*YOUR OBJECTIVE:* Set down every record below exactly as written.

*DATA FOR THE TASK:*

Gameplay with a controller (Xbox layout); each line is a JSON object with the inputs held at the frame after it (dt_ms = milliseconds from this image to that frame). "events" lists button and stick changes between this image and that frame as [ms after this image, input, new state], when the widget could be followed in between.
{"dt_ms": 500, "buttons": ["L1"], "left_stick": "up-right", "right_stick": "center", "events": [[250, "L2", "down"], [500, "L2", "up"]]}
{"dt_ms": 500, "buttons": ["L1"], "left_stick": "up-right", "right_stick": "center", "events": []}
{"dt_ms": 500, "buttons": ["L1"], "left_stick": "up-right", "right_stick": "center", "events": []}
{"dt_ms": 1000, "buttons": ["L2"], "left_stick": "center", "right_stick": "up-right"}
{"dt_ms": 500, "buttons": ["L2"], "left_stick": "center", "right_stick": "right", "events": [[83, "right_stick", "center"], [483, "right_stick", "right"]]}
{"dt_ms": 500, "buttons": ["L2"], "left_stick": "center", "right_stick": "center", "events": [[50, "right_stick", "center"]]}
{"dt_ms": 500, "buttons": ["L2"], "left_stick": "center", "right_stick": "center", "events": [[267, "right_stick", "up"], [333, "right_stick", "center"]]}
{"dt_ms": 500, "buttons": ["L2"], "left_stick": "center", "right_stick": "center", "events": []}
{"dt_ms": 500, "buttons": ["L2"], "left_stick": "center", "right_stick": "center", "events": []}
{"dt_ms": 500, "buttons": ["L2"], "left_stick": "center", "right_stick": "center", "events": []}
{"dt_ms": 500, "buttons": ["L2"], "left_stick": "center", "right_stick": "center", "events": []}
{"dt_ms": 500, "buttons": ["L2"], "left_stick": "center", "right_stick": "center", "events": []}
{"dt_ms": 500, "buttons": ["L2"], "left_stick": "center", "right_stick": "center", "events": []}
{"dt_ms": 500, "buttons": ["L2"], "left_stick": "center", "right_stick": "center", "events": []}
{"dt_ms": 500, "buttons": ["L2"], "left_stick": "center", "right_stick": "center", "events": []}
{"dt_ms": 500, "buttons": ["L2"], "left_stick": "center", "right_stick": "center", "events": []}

*TASK RESPONSE:*
Gameplay with a controller (Xbox layout); each line is a JSON object with the inputs held at the frame after it (dt_ms = milliseconds from this image to that frame). "events" lists button and stick changes between this image and that frame as [ms after this image, input, new state], when the widget could be followed in between.
{"dt_ms": 500, "buttons": ["L1"], "left_stick": "up-right", "right_stick": "center", "events": [[250, "L2", "down"], [500, "L2", "up"]]}
{"dt_ms": 500, "buttons": ["L1"], "left_stick": "up-right", "right_stick": "center", "events": []}
{"dt_ms": 500, "buttons": ["L1"], "left_stick": "up-right", "right_stick": "center", "events": []}
{"dt_ms": 1000, "buttons": ["L2"], "left_stick": "center", "right_stick": "up-right"}
{"dt_ms": 500, "buttons": ["L2"], "left_stick": "center", "right_stick": "right", "events": [[83, "right_stick", "center"], [483, "right_stick", "right"]]}
{"dt_ms": 500, "buttons": ["L2"], "left_stick": "center", "right_stick": "center", "events": [[50, "right_stick", "center"]]}
{"dt_ms": 500, "buttons": ["L2"], "left_stick": "center", "right_stick": "center", "events": [[267, "right_stick", "up"], [333, "right_stick", "center"]]}
{"dt_ms": 500, "buttons": ["L2"], "left_stick": "center", "right_stick": "center", "events": []}
{"dt_ms": 500, "buttons": ["L2"], "left_stick": "center", "right_stick": "center", "events": []}
{"dt_ms": 500, "buttons": ["L2"], "left_stick": "center", "right_stick": "center", "events": []}
{"dt_ms": 500, "buttons": ["L2"], "left_stick": "center", "right_stick": "center", "events": []}
{"dt_ms": 500, "buttons": ["L2"], "left_stick": "center", "right_stick": "center", "events": []}
{"dt_ms": 500, "buttons": ["L2"], "left_stick": "center", "right_stick": "center", "events": []}
{"dt_ms": 500, "buttons": ["L2"], "left_stick": "center", "right_stick": "center", "events": []}
{"dt_ms": 500, "buttons": ["L2"], "left_stick": "center", "right_stick": "center", "events": []}
{"dt_ms": 500, "buttons": ["L2"], "left_stick": "center", "right_stick": "center", "events": []}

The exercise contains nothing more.